Copy the records below word for word.

Source material:
=== Section Start ===

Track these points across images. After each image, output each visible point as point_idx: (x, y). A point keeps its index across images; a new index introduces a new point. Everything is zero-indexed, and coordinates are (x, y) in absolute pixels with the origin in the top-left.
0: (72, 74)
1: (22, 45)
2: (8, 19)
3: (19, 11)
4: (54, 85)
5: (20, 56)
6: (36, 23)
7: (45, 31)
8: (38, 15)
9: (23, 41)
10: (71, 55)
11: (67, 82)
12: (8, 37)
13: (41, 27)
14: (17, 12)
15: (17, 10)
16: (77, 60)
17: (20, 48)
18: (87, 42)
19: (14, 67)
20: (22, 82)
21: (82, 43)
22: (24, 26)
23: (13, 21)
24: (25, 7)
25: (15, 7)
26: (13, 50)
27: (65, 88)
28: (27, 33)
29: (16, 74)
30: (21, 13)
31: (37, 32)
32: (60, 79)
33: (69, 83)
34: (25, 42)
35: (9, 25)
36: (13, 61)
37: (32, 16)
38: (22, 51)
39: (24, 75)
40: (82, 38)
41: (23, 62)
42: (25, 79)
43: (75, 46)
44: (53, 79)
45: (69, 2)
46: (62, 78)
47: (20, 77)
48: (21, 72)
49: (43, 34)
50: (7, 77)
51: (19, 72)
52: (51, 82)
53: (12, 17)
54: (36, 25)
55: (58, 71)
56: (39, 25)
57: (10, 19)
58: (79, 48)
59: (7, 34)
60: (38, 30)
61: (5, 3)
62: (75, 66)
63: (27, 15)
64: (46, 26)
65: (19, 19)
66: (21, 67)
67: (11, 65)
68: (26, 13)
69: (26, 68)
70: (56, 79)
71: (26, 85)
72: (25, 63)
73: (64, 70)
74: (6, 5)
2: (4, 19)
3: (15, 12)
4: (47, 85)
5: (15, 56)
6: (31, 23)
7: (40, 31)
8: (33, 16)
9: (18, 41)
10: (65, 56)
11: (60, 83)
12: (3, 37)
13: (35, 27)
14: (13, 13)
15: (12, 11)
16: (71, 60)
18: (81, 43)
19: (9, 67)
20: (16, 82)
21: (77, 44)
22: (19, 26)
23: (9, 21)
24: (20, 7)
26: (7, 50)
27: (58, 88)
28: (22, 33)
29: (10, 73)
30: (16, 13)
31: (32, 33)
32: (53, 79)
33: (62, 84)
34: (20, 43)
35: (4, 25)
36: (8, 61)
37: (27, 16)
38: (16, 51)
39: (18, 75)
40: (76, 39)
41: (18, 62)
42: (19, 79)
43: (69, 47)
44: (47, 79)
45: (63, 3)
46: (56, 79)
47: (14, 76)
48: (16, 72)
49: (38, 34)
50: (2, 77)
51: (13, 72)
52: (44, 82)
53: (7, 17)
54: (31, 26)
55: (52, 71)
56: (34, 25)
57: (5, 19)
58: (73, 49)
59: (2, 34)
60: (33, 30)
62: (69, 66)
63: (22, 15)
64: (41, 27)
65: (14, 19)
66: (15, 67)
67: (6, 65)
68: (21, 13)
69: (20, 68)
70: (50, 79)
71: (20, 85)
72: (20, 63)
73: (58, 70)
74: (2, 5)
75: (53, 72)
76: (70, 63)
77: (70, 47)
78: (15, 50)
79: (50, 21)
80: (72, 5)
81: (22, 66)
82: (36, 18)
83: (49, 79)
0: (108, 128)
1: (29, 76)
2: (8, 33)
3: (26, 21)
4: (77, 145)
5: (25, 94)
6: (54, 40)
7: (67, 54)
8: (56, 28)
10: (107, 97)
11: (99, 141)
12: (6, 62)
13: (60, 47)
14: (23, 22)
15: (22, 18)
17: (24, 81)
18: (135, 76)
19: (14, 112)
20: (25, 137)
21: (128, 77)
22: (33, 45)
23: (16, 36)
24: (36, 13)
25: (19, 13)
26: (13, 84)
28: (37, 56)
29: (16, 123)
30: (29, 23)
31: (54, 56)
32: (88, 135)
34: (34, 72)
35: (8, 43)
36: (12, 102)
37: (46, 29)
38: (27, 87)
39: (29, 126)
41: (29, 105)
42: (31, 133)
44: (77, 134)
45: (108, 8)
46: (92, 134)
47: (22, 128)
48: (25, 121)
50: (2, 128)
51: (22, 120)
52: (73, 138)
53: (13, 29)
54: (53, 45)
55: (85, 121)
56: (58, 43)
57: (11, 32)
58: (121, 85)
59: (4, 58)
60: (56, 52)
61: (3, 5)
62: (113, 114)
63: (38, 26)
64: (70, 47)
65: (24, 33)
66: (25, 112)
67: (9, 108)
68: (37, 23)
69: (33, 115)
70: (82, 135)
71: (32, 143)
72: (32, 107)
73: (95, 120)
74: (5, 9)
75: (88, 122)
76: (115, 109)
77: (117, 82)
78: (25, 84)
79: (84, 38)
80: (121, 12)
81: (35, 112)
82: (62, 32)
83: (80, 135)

=== Section End ===

Reply:
Track these points across images. After each image, output each visible point as point_idx: (x, y). A point keeps its index across images; a new index introduces a new point. Everything is zero-indexed, and coordinates are (x, y) in absolute pixels with the origin in the top-left.
0: (72, 74)
1: (22, 45)
2: (8, 19)
3: (19, 11)
4: (54, 85)
5: (20, 56)
6: (36, 23)
7: (45, 31)
8: (38, 15)
9: (23, 41)
10: (71, 55)
11: (67, 82)
12: (8, 37)
13: (41, 27)
14: (17, 12)
15: (17, 10)
16: (77, 60)
17: (20, 48)
18: (87, 42)
19: (14, 67)
20: (22, 82)
21: (82, 43)
22: (24, 26)
23: (13, 21)
24: (25, 7)
25: (15, 7)
26: (13, 50)
27: (65, 88)
28: (27, 33)
29: (16, 74)
30: (21, 13)
31: (37, 32)
32: (60, 79)
33: (69, 83)
34: (25, 42)
35: (9, 25)
36: (13, 61)
37: (32, 16)
38: (22, 51)
39: (24, 75)
40: (82, 38)
41: (23, 62)
42: (25, 79)
43: (75, 46)
44: (53, 79)
45: (69, 2)
46: (62, 78)
47: (20, 77)
48: (21, 72)
49: (43, 34)
50: (7, 77)
51: (19, 72)
52: (51, 82)
53: (12, 17)
54: (36, 25)
55: (58, 71)
56: (39, 25)
57: (10, 19)
58: (79, 48)
59: (7, 34)
60: (38, 30)
61: (5, 3)
62: (75, 66)
63: (27, 15)
64: (46, 26)
65: (19, 19)
66: (21, 67)
67: (11, 65)
68: (26, 13)
69: (26, 68)
70: (56, 79)
71: (26, 85)
72: (25, 63)
73: (64, 70)
74: (6, 5)
2: (4, 19)
3: (15, 12)
4: (47, 85)
5: (15, 56)
6: (31, 23)
7: (40, 31)
8: (33, 16)
9: (18, 41)
10: (65, 56)
11: (60, 83)
12: (3, 37)
13: (35, 27)
14: (13, 13)
15: (12, 11)
16: (71, 60)
18: (81, 43)
19: (9, 67)
20: (16, 82)
21: (77, 44)
22: (19, 26)
23: (9, 21)
24: (20, 7)
26: (7, 50)
27: (58, 88)
28: (22, 33)
29: (10, 73)
30: (16, 13)
31: (32, 33)
32: (53, 79)
33: (62, 84)
34: (20, 43)
35: (4, 25)
36: (8, 61)
37: (27, 16)
38: (16, 51)
39: (18, 75)
40: (76, 39)
41: (18, 62)
42: (19, 79)
43: (69, 47)
44: (47, 79)
45: (63, 3)
46: (56, 79)
47: (14, 76)
48: (16, 72)
49: (38, 34)
50: (2, 77)
51: (13, 72)
52: (44, 82)
53: (7, 17)
54: (31, 26)
55: (52, 71)
56: (34, 25)
57: (5, 19)
58: (73, 49)
59: (2, 34)
60: (33, 30)
62: (69, 66)
63: (22, 15)
64: (41, 27)
65: (14, 19)
66: (15, 67)
67: (6, 65)
68: (21, 13)
69: (20, 68)
70: (50, 79)
71: (20, 85)
72: (20, 63)
73: (58, 70)
74: (2, 5)
75: (53, 72)
76: (70, 63)
77: (70, 47)
78: (15, 50)
79: (50, 21)
80: (72, 5)
81: (22, 66)
82: (36, 18)
83: (49, 79)
0: (108, 128)
1: (29, 76)
2: (8, 33)
3: (26, 21)
4: (77, 145)
5: (25, 94)
6: (54, 40)
7: (67, 54)
8: (56, 28)
10: (107, 97)
11: (99, 141)
12: (6, 62)
13: (60, 47)
14: (23, 22)
15: (22, 18)
17: (24, 81)
18: (135, 76)
19: (14, 112)
20: (25, 137)
21: (128, 77)
22: (33, 45)
23: (16, 36)
24: (36, 13)
25: (19, 13)
26: (13, 84)
28: (37, 56)
29: (16, 123)
30: (29, 23)
31: (54, 56)
32: (88, 135)
34: (34, 72)
35: (8, 43)
36: (12, 102)
37: (46, 29)
38: (27, 87)
39: (29, 126)
41: (29, 105)
42: (31, 133)
44: (77, 134)
45: (108, 8)
46: (92, 134)
47: (22, 128)
48: (25, 121)
50: (2, 128)
51: (22, 120)
52: (73, 138)
53: (13, 29)
54: (53, 45)
55: (85, 121)
56: (58, 43)
57: (11, 32)
58: (121, 85)
59: (4, 58)
60: (56, 52)
61: (3, 5)
62: (113, 114)
63: (38, 26)
64: (70, 47)
65: (24, 33)
66: (25, 112)
67: (9, 108)
68: (37, 23)
69: (33, 115)
70: (82, 135)
71: (32, 143)
72: (32, 107)
73: (95, 120)
74: (5, 9)
75: (88, 122)
76: (115, 109)
77: (117, 82)
78: (25, 84)
79: (84, 38)
80: (121, 12)
81: (35, 112)
82: (62, 32)
83: (80, 135)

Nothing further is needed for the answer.